**WHAT THE EXERCISE ASKS:** Leaving the pictures aside, return the listing exactly as it appears.

**DATA TO PROCESS:**

▽

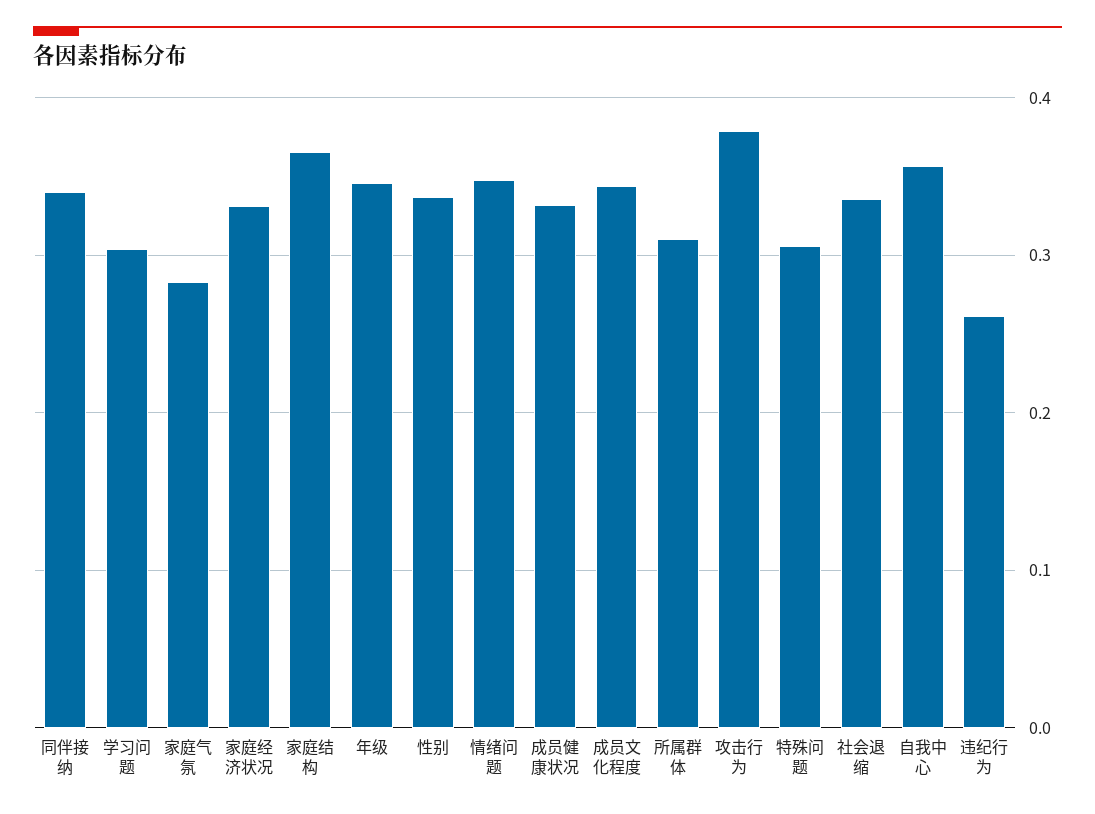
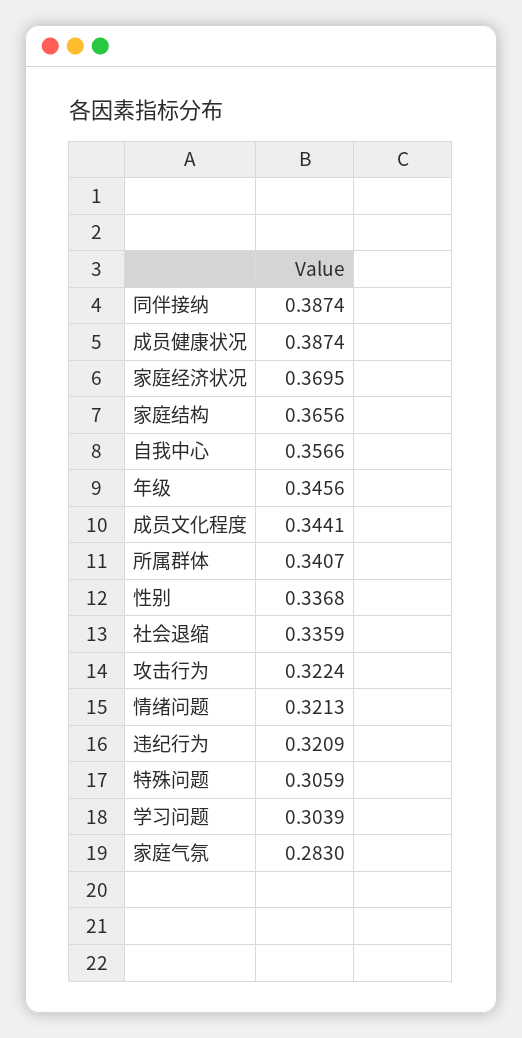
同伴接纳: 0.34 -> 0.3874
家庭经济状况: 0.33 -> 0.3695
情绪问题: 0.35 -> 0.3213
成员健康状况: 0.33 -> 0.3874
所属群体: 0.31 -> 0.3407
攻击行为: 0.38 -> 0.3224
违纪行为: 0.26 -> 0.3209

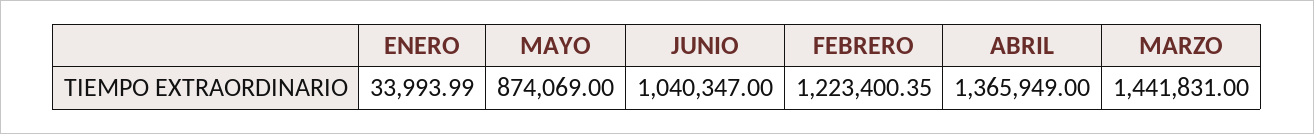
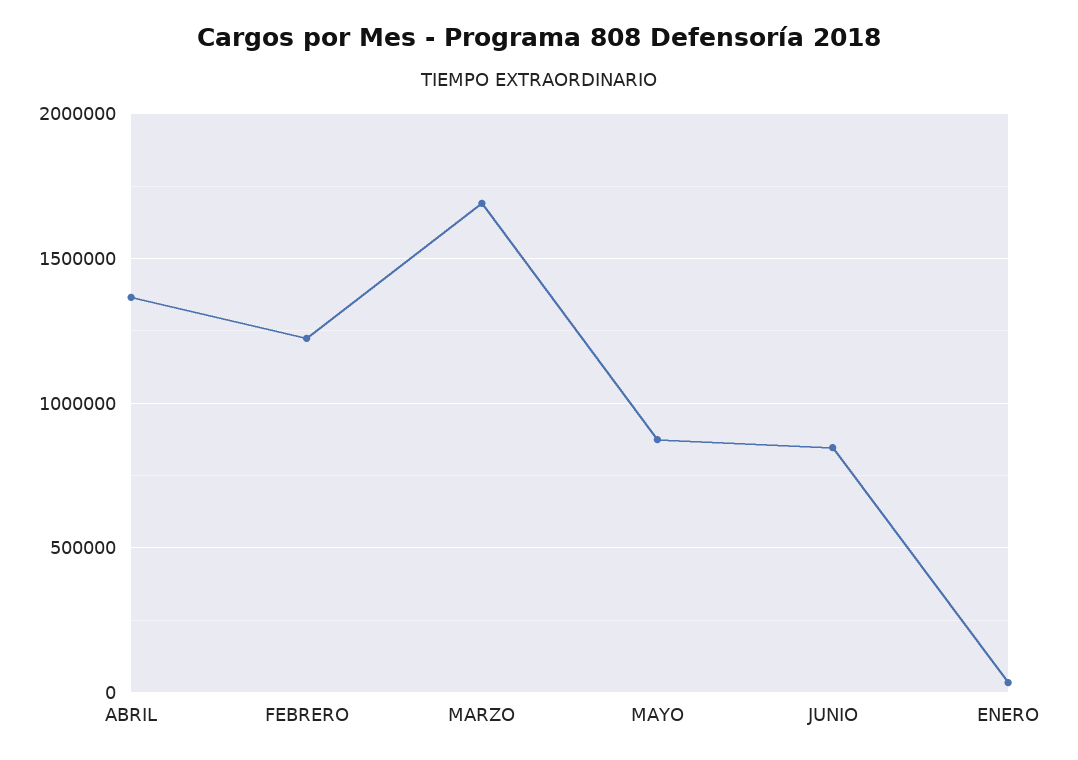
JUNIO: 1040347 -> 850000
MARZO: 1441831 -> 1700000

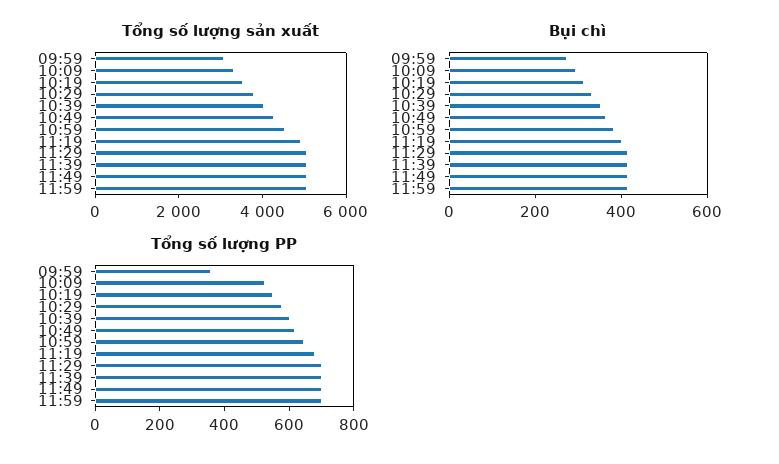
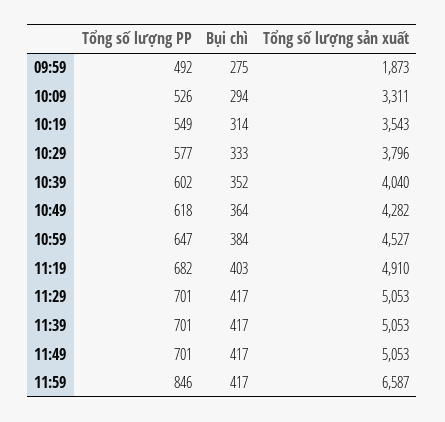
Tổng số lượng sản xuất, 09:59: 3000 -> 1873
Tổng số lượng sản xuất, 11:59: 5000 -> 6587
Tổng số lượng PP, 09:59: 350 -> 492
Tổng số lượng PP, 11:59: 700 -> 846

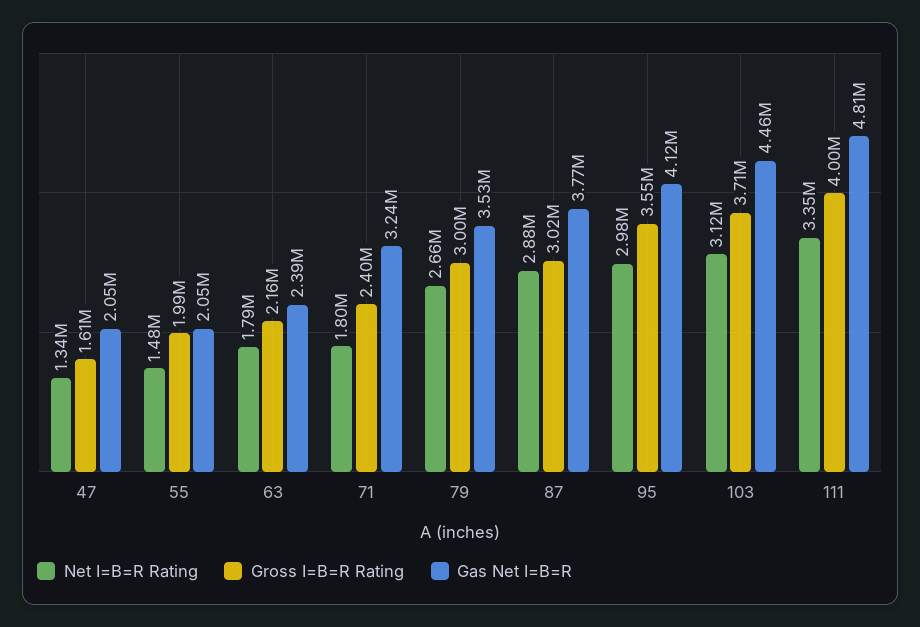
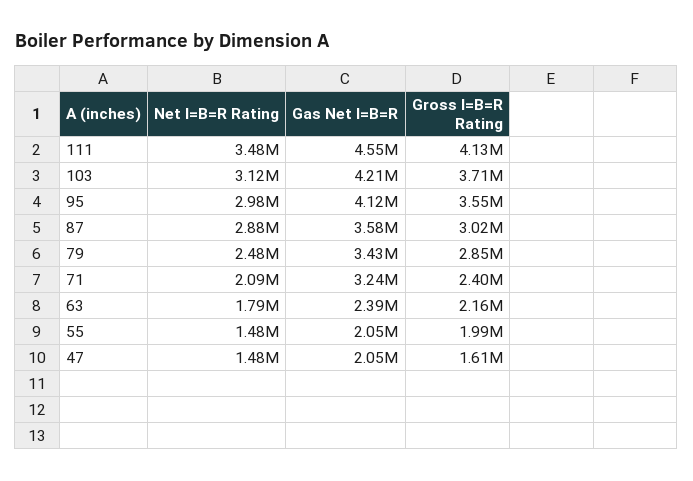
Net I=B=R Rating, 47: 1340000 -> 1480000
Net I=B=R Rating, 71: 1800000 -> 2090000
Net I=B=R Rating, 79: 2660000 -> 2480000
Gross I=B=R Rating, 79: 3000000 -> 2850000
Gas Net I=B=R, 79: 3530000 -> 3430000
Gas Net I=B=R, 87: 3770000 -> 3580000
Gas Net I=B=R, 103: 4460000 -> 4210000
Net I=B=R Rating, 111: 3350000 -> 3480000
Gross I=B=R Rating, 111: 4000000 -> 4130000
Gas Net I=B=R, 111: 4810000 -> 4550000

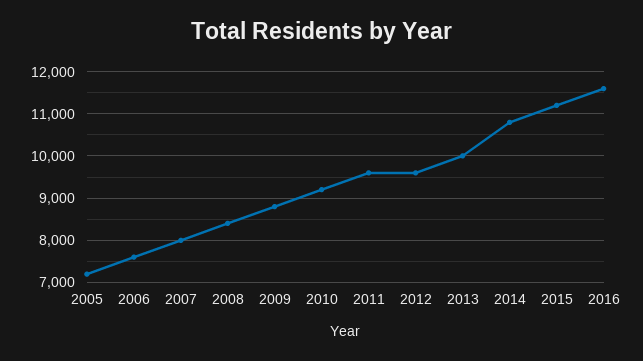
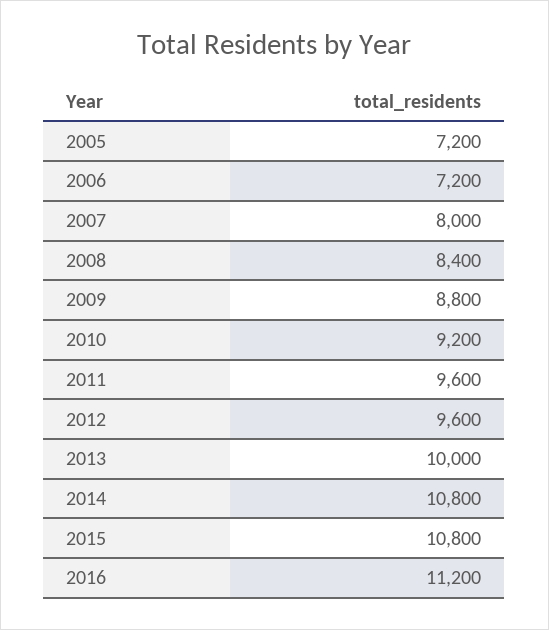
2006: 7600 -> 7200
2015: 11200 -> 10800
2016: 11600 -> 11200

△

**TASK RESPONSE:**
同伴接纳: 0.34 -> 0.3874
家庭经济状况: 0.33 -> 0.3695
情绪问题: 0.35 -> 0.3213
成员健康状况: 0.33 -> 0.3874
所属群体: 0.31 -> 0.3407
攻击行为: 0.38 -> 0.3224
违纪行为: 0.26 -> 0.3209

JUNIO: 1040347 -> 850000
MARZO: 1441831 -> 1700000

Tổng số lượng sản xuất, 09:59: 3000 -> 1873
Tổng số lượng sản xuất, 11:59: 5000 -> 6587
Tổng số lượng PP, 09:59: 350 -> 492
Tổng số lượng PP, 11:59: 700 -> 846

Net I=B=R Rating, 47: 1340000 -> 1480000
Net I=B=R Rating, 71: 1800000 -> 2090000
Net I=B=R Rating, 79: 2660000 -> 2480000
Gross I=B=R Rating, 79: 3000000 -> 2850000
Gas Net I=B=R, 79: 3530000 -> 3430000
Gas Net I=B=R, 87: 3770000 -> 3580000
Gas Net I=B=R, 103: 4460000 -> 4210000
Net I=B=R Rating, 111: 3350000 -> 3480000
Gross I=B=R Rating, 111: 4000000 -> 4130000
Gas Net I=B=R, 111: 4810000 -> 4550000

2006: 7600 -> 7200
2015: 11200 -> 10800
2016: 11600 -> 11200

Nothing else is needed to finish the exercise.